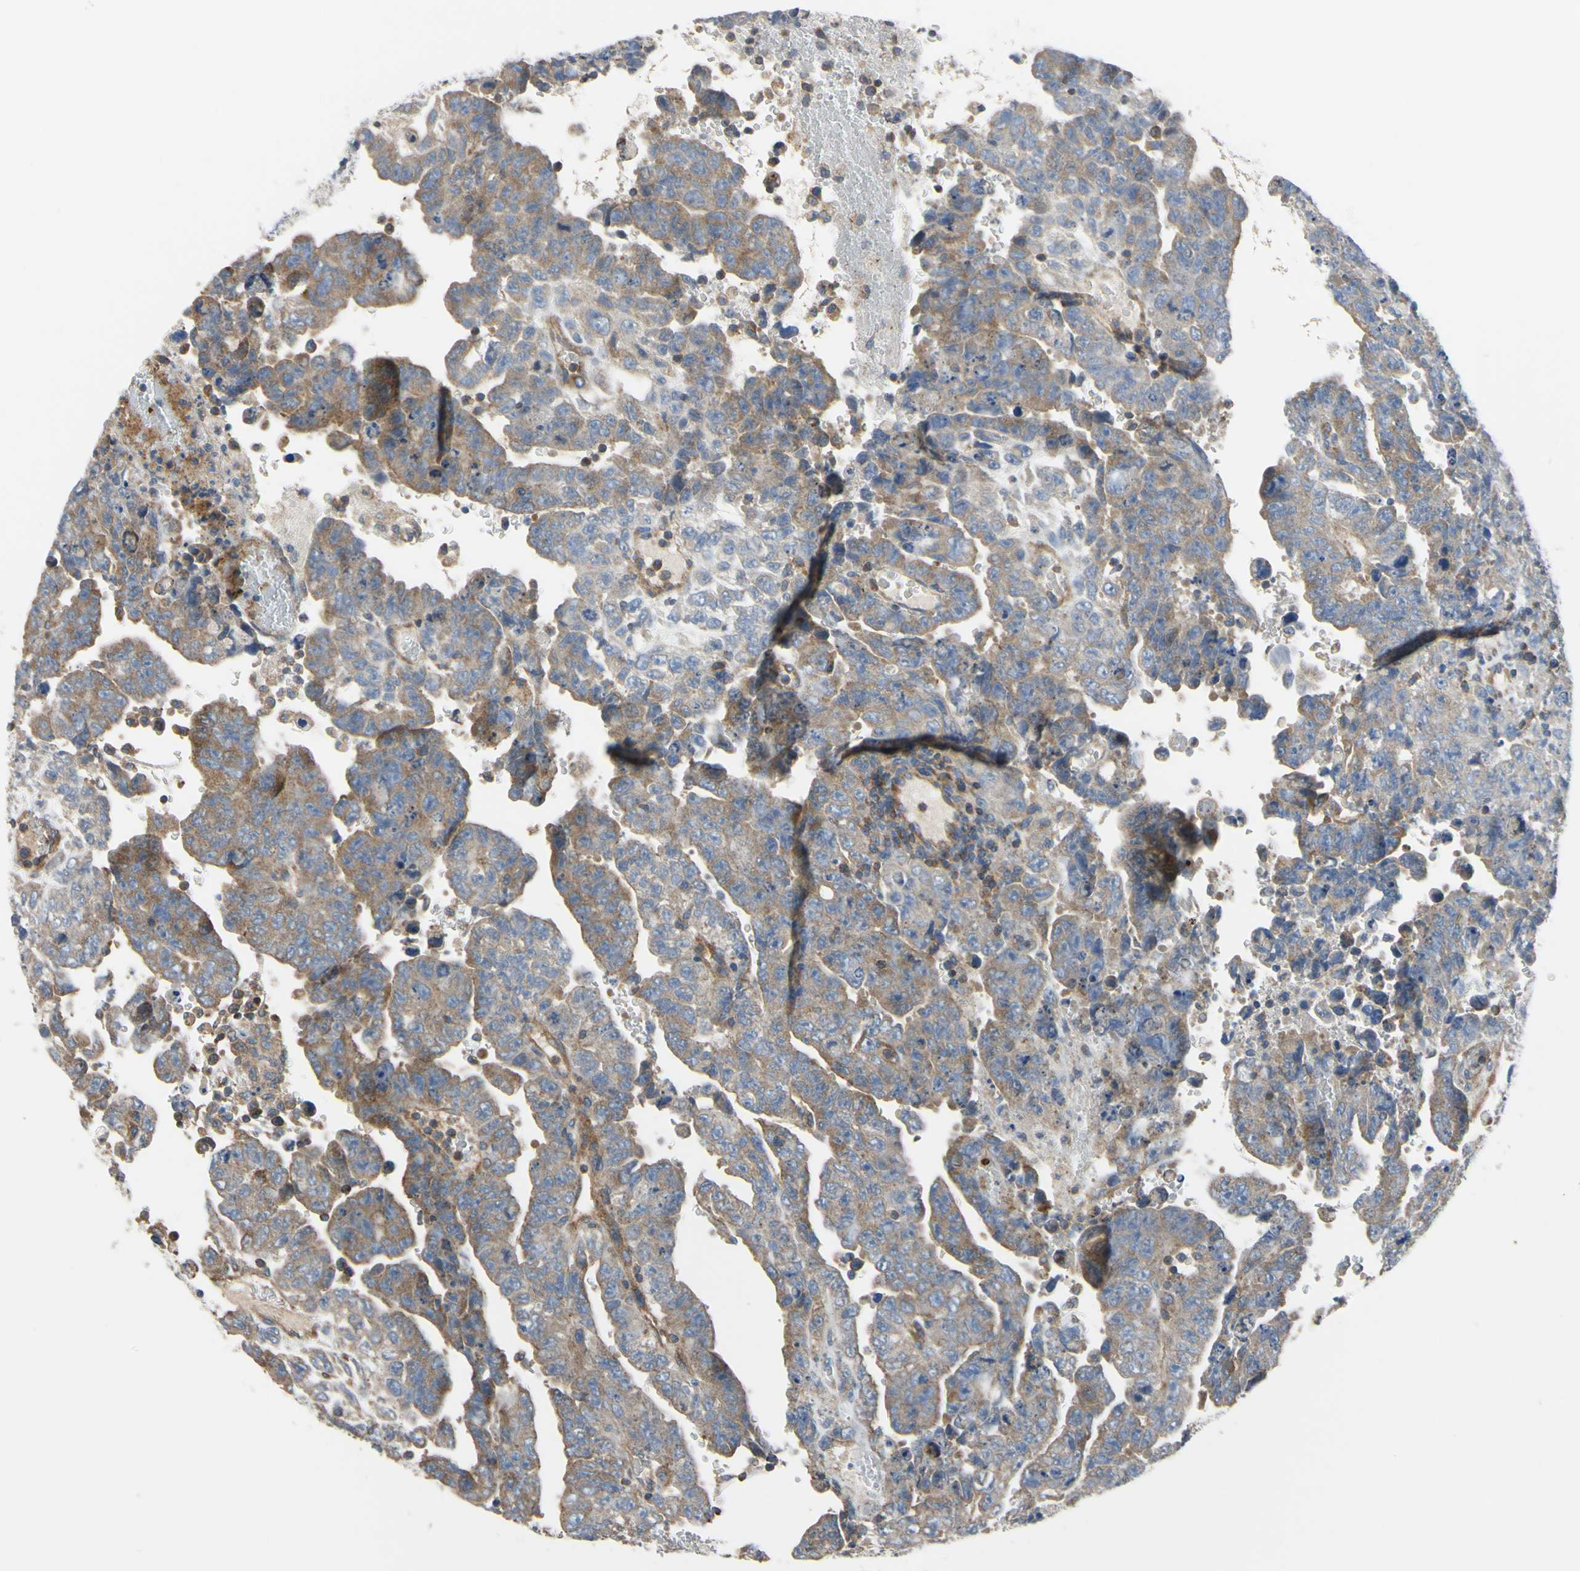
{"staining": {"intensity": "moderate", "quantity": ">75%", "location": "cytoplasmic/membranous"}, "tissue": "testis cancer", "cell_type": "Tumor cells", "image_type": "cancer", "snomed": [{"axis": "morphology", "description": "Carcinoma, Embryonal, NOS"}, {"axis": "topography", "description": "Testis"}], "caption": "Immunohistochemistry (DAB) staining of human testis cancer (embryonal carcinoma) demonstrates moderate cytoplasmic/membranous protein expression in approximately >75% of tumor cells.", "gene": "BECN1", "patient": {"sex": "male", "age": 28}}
+-------+
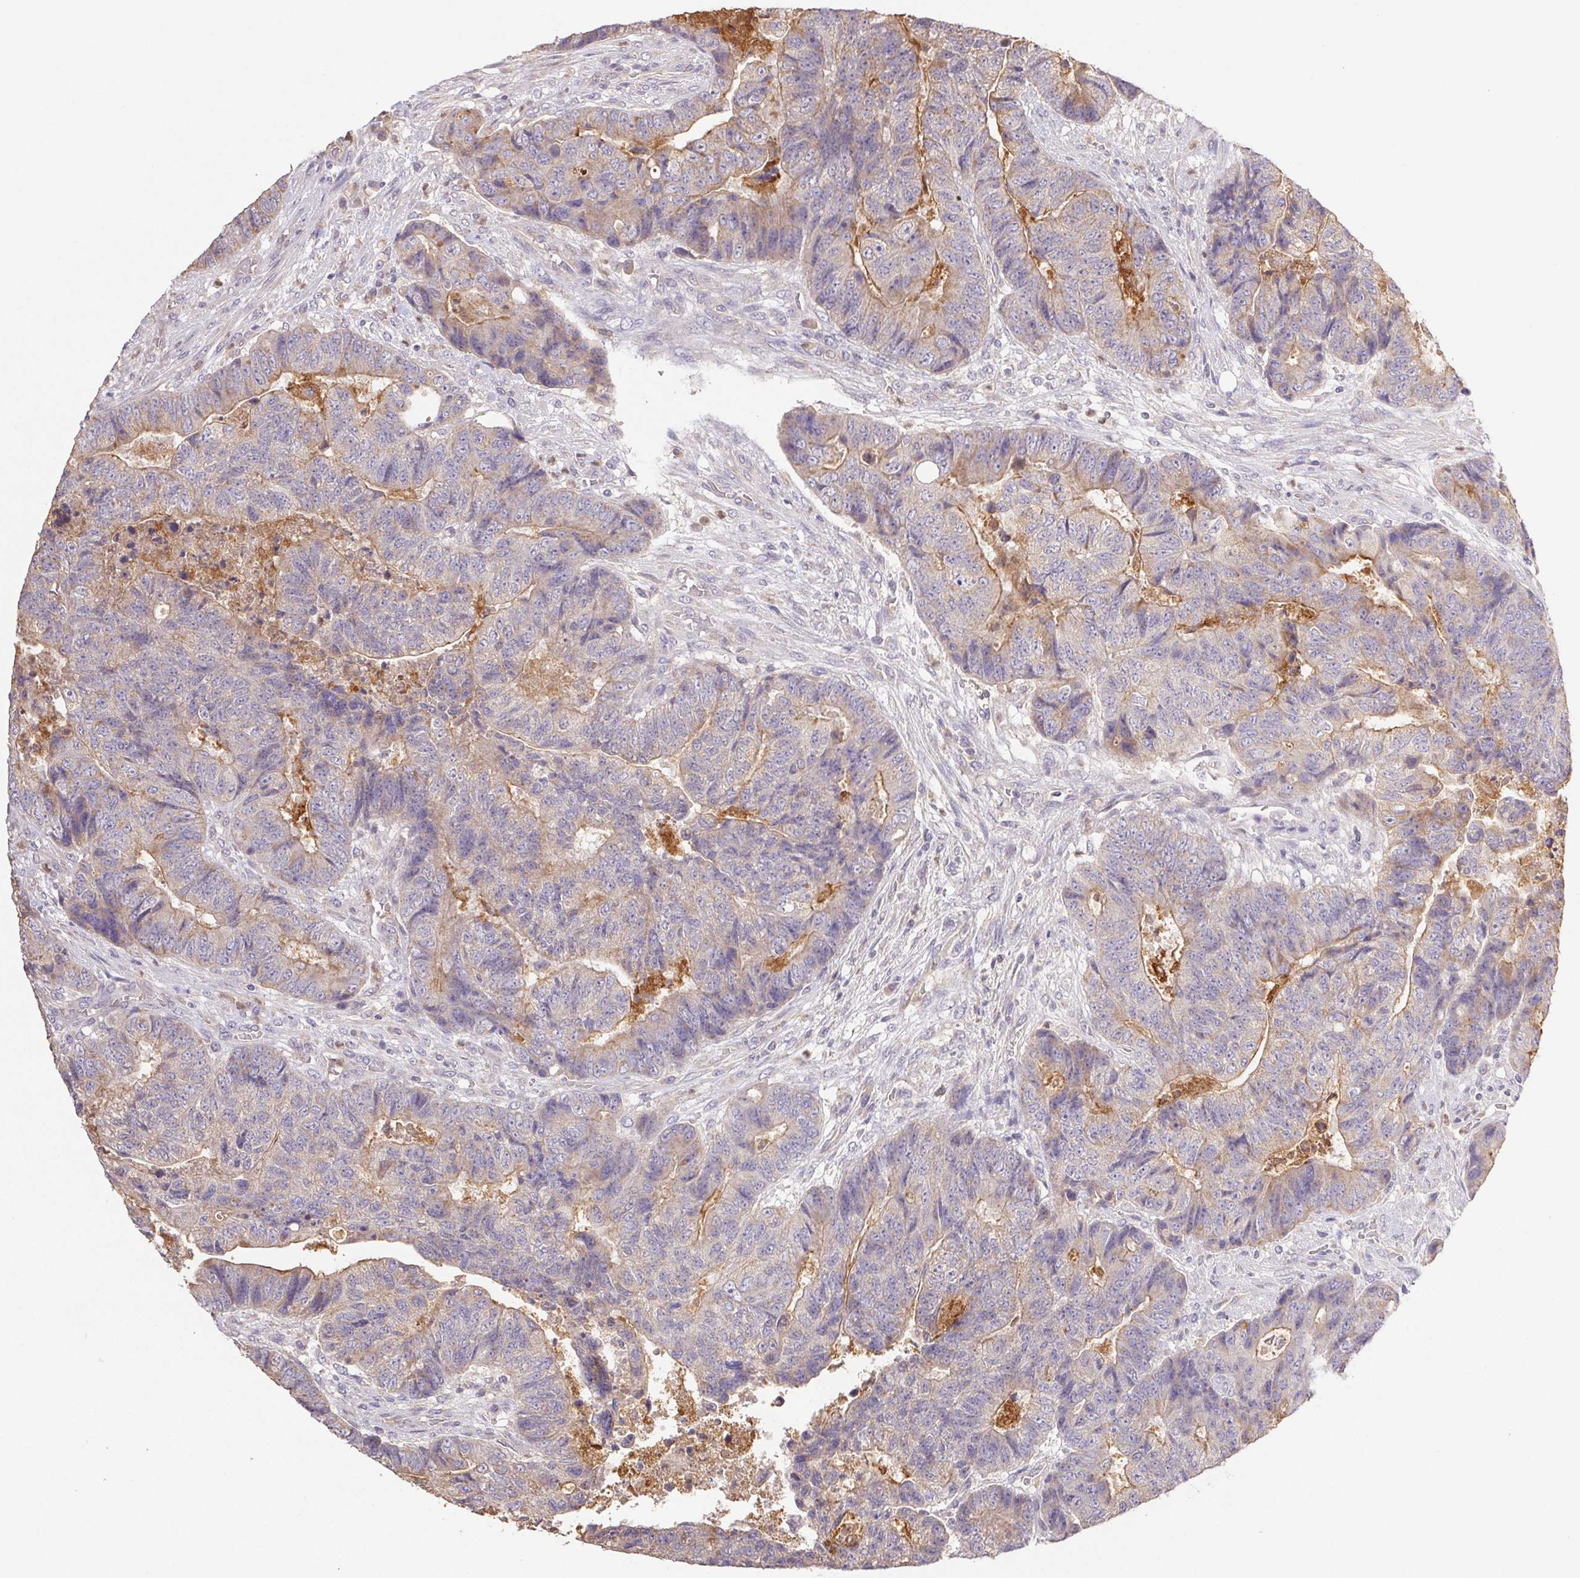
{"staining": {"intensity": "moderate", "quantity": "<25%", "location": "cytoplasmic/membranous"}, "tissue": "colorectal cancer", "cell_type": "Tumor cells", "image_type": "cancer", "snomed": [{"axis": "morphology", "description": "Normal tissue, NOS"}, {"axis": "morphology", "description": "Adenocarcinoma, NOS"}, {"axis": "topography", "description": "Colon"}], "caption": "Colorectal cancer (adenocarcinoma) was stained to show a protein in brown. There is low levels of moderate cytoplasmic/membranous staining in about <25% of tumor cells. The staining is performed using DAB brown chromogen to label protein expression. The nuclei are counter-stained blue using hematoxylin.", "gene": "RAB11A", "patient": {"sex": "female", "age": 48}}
+-------+
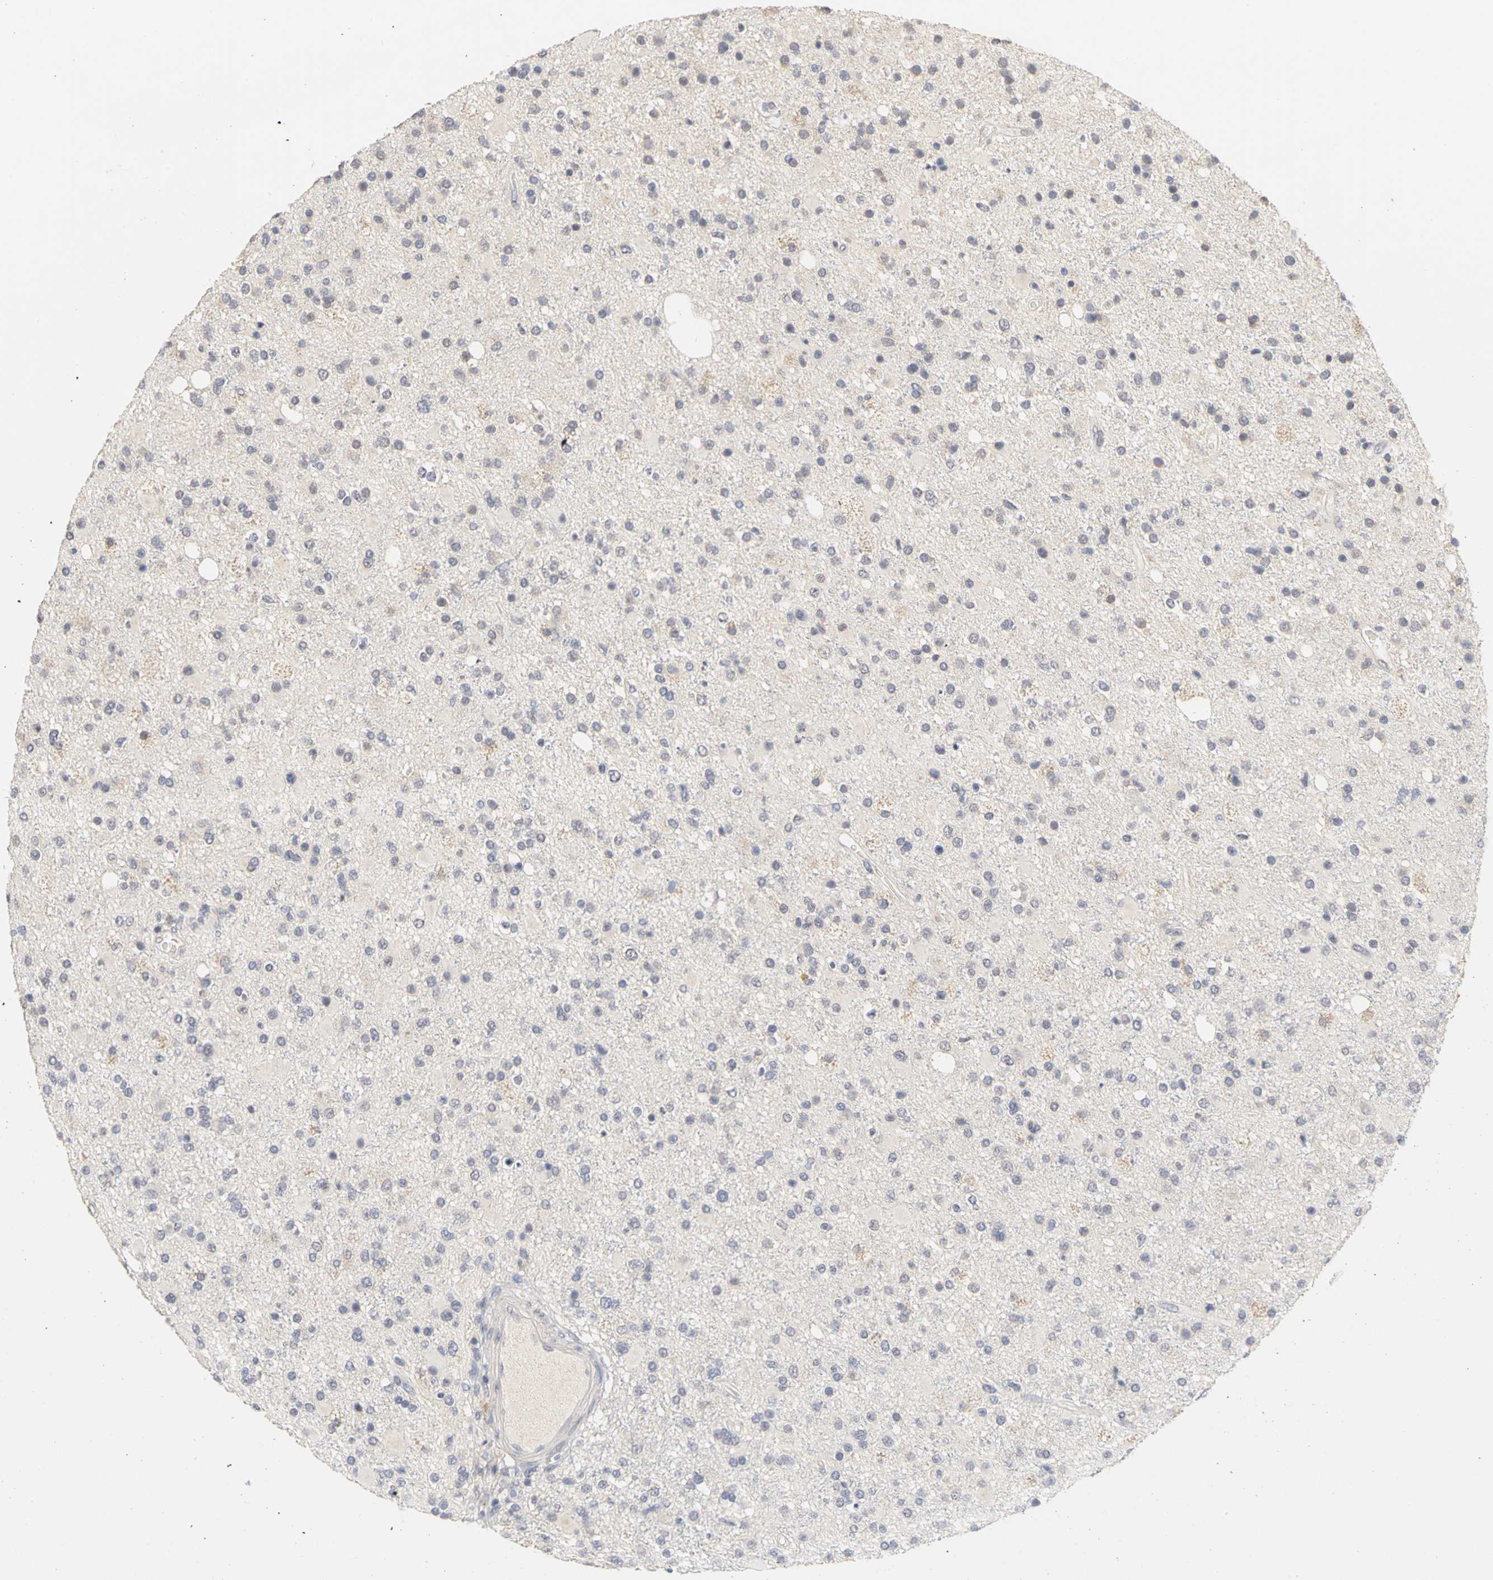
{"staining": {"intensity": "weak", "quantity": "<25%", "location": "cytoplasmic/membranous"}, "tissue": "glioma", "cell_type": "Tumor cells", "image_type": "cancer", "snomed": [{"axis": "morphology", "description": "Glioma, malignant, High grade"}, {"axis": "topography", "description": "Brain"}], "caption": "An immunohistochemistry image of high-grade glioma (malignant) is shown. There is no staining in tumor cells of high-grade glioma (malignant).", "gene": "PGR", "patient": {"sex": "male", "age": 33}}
+-------+
→ **Exercise directions**: In the records above, locate each line with the word "moderate". Copy all such lines.

→ **Task solution**:
{"staining": {"intensity": "moderate", "quantity": ">75%", "location": "cytoplasmic/membranous"}, "tissue": "testis cancer", "cell_type": "Tumor cells", "image_type": "cancer", "snomed": [{"axis": "morphology", "description": "Carcinoma, Embryonal, NOS"}, {"axis": "topography", "description": "Testis"}], "caption": "Immunohistochemistry (DAB) staining of human testis cancer (embryonal carcinoma) demonstrates moderate cytoplasmic/membranous protein expression in approximately >75% of tumor cells.", "gene": "BECN1", "patient": {"sex": "male", "age": 28}}
{"staining": {"intensity": "moderate", "quantity": "<25%", "location": "cytoplasmic/membranous"}, "tissue": "colorectal cancer", "cell_type": "Tumor cells", "image_type": "cancer", "snomed": [{"axis": "morphology", "description": "Normal tissue, NOS"}, {"axis": "morphology", "description": "Adenocarcinoma, NOS"}, {"axis": "topography", "description": "Colon"}], "caption": "Colorectal cancer (adenocarcinoma) was stained to show a protein in brown. There is low levels of moderate cytoplasmic/membranous staining in about <25% of tumor cells. The staining is performed using DAB brown chromogen to label protein expression. The nuclei are counter-stained blue using hematoxylin.", "gene": "RAB11A", "patient": {"sex": "female", "age": 48}}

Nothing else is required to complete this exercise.